Potsdam - Eine Welle von Warnstreiks in Schulen, Uni-Kliniken, Straßenmeistereien und in der Justiz kommt auf die Menschen in Deutschland zu. Schon ab Dienstag soll es zu bundesweiten Warnstreiks der Lehrer an den Schulen kommen.

Zunächst hieß es am Freitagmittag, dass bereits am Montag Lehrer zum Streik aufgerufen seien. Inzwischen wurden diese Angaben von den Gewerkschaften Verdi und GEW korrigiert. Demnach sollen sich die angestellten Lehrkräfte frühestens ab Dienstag am Streik beteiligen.

In den einzelnen Ländern wird an unterschiedlichen Tagen gestreikt, in Berlin etwa ab Dienstag, in Nordrhein-Westfalen von Dienstag bis Donnerstag. Besonders betroffen sind laut GEW auch Sachsen, Sachsen-Anhalt und Thüringen.

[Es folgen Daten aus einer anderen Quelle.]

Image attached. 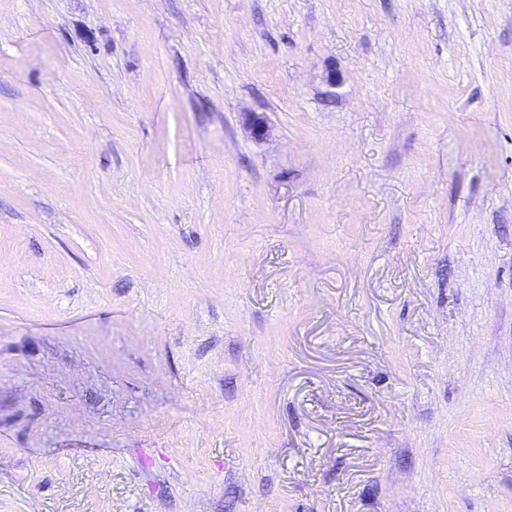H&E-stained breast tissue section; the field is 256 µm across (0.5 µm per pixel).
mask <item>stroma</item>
<instances>
[{"mask_svg": "<svg viewBox=\"0 0 512 512\" xmlns=\"http://www.w3.org/2000/svg\"><path fill=\"white\" fill-rule=\"evenodd\" d=\"M0 512H512V0H0Z\"/></svg>", "mask_w": 512, "mask_h": 512, "instance_id": "1", "label": "stroma"}]
</instances>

Der Grund: Die Tarifverhandlungen im Öffentlichen Dienst blieben ergebnislos.

An den Schulen gehen angestellte Lehrer in den Ausstand. Verbeamtete Lehrer streiken nicht.

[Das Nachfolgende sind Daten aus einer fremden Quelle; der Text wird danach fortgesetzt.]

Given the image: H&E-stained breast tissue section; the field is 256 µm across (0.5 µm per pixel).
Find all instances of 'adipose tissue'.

Die Kernforderung der Gewerkschaften lautet 5,5 Prozent mehr Geld, mindestens aber 175 Euro mehr. Die Hauptgründe für das vorläufige Scheitern sind starke Differenzen über die betriebliche Altersvorsorge und über die tarifliche Eingruppierung der Lehrer. Die Altersvorsorge ist im öffentlichen Dienst Standard, soll aber wegen hoher Kosten reformiert werden. Die bundesweit 200 000 angestellten Lehrer sollen besser tarifvertraglich abgesichert werden - uneins sind sich Arbeitgeber und Arbeitnehmer über die Höhe.

Die nächste Runde ist für Mitte März angesetzt. Verhandelt wird für die rund 800 000 Tarifbeschäftigten der Länder. Die Gewerkschaften fordern zudem eine Übertragung des Ergebnisses auf die rund zwei Millionen Beamten und Pensionäre.